Record applications by large electricity consumers for reductions of the renewable energy surcharge (EEG surcharge) worth up to EUR 5 billion for 2014 might further increase the burden for the remaining electricity consumers, several newspapers and website report, based on an answer of the government to a minor interpellation by Alliance ’90/The Greens.

The EEG surcharge for 2013 amounts to 5.277 ct/kWh, after having steadily and often steeply risen over the last years (A table showing the development of the EEG surcharge can be found here [1]). Given the above market price feed-in tariffs for renewable energy paid pursuant to the Renewable Energy Sources Act (EEG) and the steadily growing amount of renewable energy in Germany it is expected to rise again significantly in 2014 [2]. It could then be about twice as high as the market price of 27.63 EUR/MWh the four transmission system operators averaged in June [3]for the sale of renewable energy at the European Energy Exchange.
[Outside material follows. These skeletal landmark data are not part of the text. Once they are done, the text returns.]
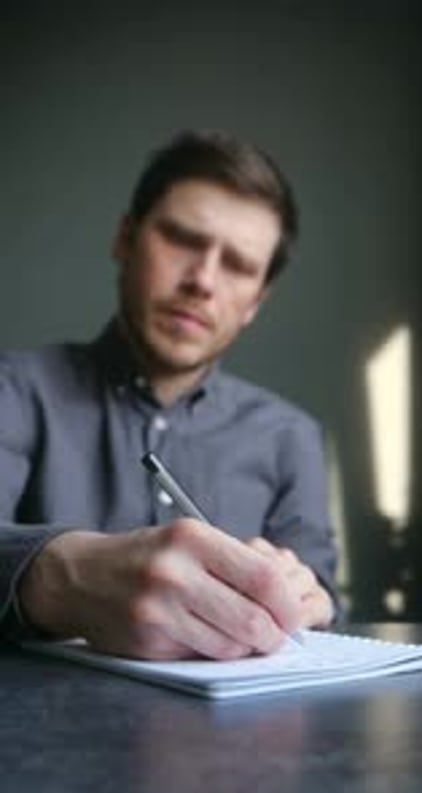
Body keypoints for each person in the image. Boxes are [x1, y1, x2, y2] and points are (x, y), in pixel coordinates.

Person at [0, 130, 336, 661]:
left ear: (255, 302)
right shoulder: (12, 389)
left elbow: (322, 590)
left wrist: (307, 594)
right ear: (125, 239)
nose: (203, 280)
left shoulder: (291, 436)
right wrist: (62, 576)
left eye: (239, 265)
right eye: (182, 238)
While ordinary electricity customers have to pay the EEG surcharge in full, the surcharge can be limited upon application for manufacturing enterprises if the electricity purchased from an electricity supplier and used by the enterprises themselves amounted at least 1 GWh at a certain delivery point in the last fiscal year and the ratio of the electricity costs to be borne by the enterprise compared to its gross value added was at least 14%. For a consumption exceeding 1 GWh up to 10 GWh the EEG surcharge is limited to 10%. It is further limited to 1% for a consumption of more than 10 GWh up to 100 GWh and amounts to 0.05 ct/kWh for a consumption exceeding 100 GWh (cf. Section 41 EEG).
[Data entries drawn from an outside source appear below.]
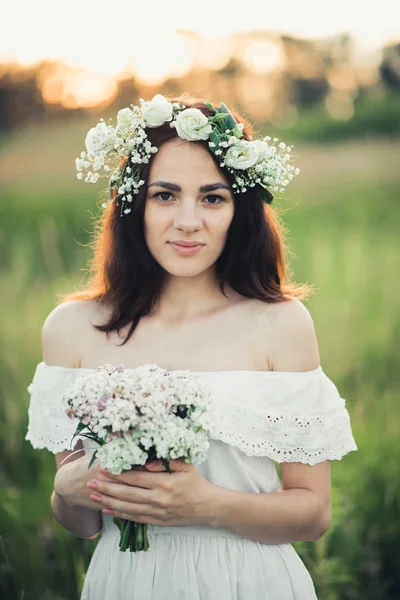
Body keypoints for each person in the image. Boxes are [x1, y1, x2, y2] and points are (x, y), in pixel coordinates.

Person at [26, 93, 358, 600]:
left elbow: (313, 514)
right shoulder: (72, 329)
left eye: (212, 197)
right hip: (127, 580)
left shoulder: (280, 325)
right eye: (165, 195)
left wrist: (205, 504)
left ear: (237, 210)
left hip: (250, 581)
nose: (187, 221)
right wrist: (67, 491)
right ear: (134, 202)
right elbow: (84, 524)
2,357 companies have reportedly applied for EEG surcharge limitations in 2014 (2013: 2,055 applications) for 3,458 delivery points (2013: 3,184). Yet the numbers could still rise as they include only applications made electronically, SZ says. Applicants mostly come from the food industry, plastic manufacturers and the chemicals industry. However, it has often been criticised that applicants also come from other industries that are not subject to international competition. According to estimates, the reductions could add up to EUR 5 billion, SZ points out.
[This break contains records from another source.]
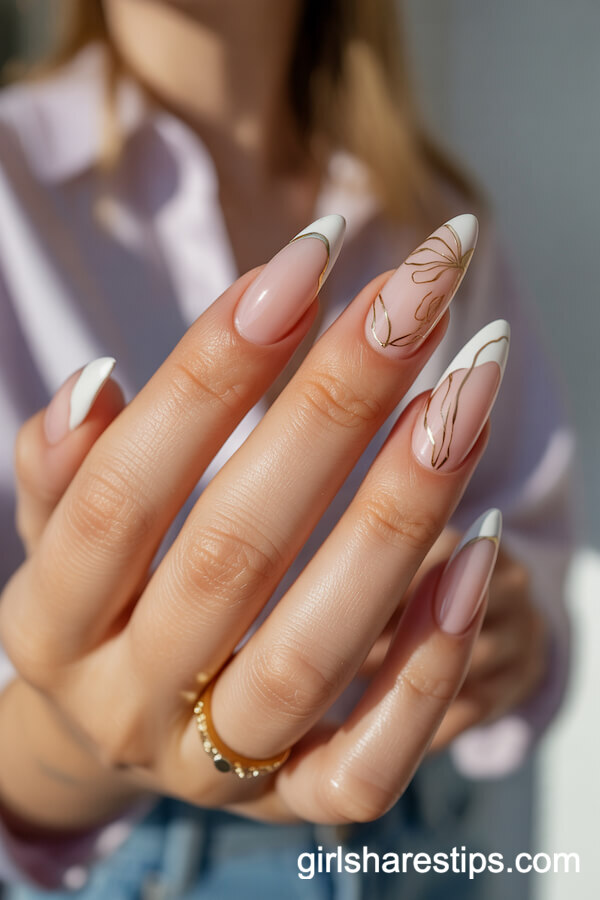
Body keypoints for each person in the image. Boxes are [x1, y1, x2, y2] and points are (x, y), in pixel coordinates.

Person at [0, 2, 573, 897]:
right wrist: (71, 741)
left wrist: (506, 629)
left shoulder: (435, 212)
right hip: (125, 864)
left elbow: (535, 545)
In the past the government and the opposition failed to contain the rising EEG surcharge [4] before the upcoming federal election in September. If, when and to what extent EU law might (also) force a change of the EEG remains to be seen. The Commission [5] is in the process of investigating compliance of the EEG feed-in tariff scheme and the EEG surcharge exemptions with EU state-aid and free movement of goods rules. At the same time three middle-sized textile companies have brought lawsuits against the EEG surcharge, which they consider unconstitutional. They have announced [6]to go all the way to the Federal Constitutional Court.